Published 25 Jun 2026 in cs.CV | (2606.27313v1)

Abstract: A unified representation for text and vision is a natural pursuit, as it enables simpler multimodal modeling and more efficient training. However, representing images as discrete signals in the same way as text inevitably introduces severe information loss. Existing work struggles to balance low-level details and high-level semantics in discrete representations: reconstruction-oriented representations often lack semantic information, whereas semantically stronger features typically suffer from severe loss of detail.
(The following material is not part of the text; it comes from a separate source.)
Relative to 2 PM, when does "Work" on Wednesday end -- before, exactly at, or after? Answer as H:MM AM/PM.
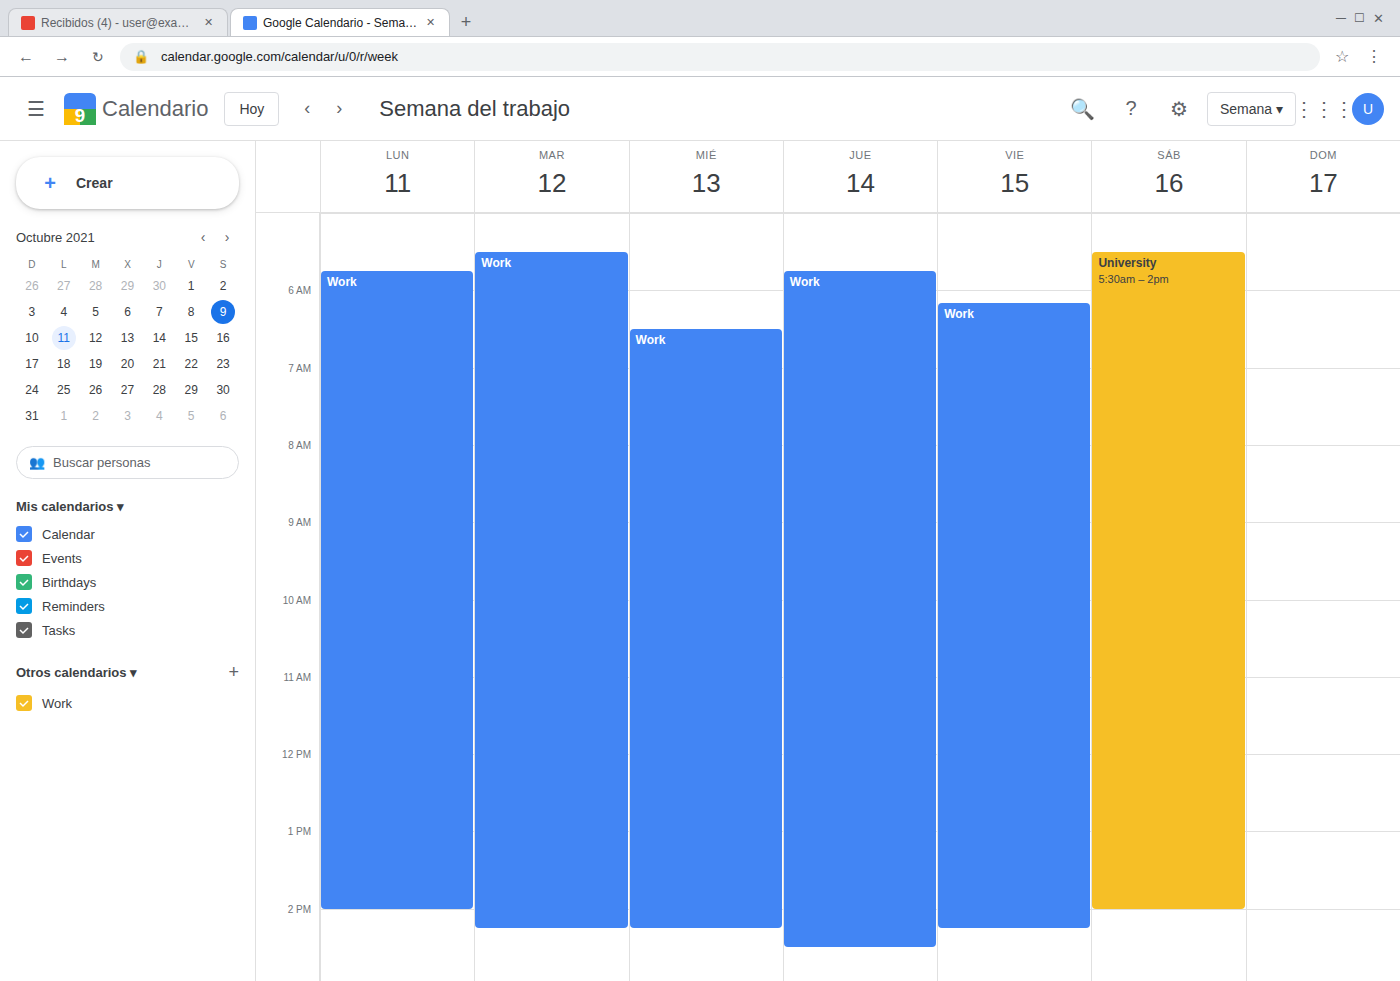
2:15 PM -- after 2 PM, 15 minutes below the 2 PM line.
We present ViQ, a Visual Quantized Representations framework, which is designed to balance semantics and details in discrete representations while supporting inputs at native resolutions, thereby enabling it to serve as a unified and general discrete representation for arbitrary visual inputs. Our approach structures quantization learning into two stages: text-aligned pre-training and feature discretization. With text-aligned pre-training, we enhance the visual encoder semantic-rich supervision from the pretrained LLM and enable it to process native-resolution visual inputs. During discretization, we propose a proximal representation learning strategy to progressively compact the feature space, along with a position-aware head-wise quantization mechanism that enables flexible processing of arbitrary resolutions. Extensive experiments on multimodal tasks demonstrate that ViQ achieves competitive performance compared to state-of-the-art multimodal vision encoders with continuous and high-dimensional visual features, while maintaining high precision in low-level reconstruction. We also show that multimodal training with visual quantized representations largely improves efficiency, yielding up to 20\%-70\% acceleration with different base LLMs and training recipes.

Summary

  • The paper introduces a two-stage paradigm that aligns visual features with language models, enabling text-aligned discrete representations at any resolution.
  • It utilizes progressive quantization with FSQ and RoPE to compress native-resolution images, achieving up to 70% training speed-ups and significant storage savings.
  • Empirical results on tasks like VQA, OCR, and chart recognition demonstrate that ViQ matches or surpasses continuous encoders in semantic and reconstruction quality.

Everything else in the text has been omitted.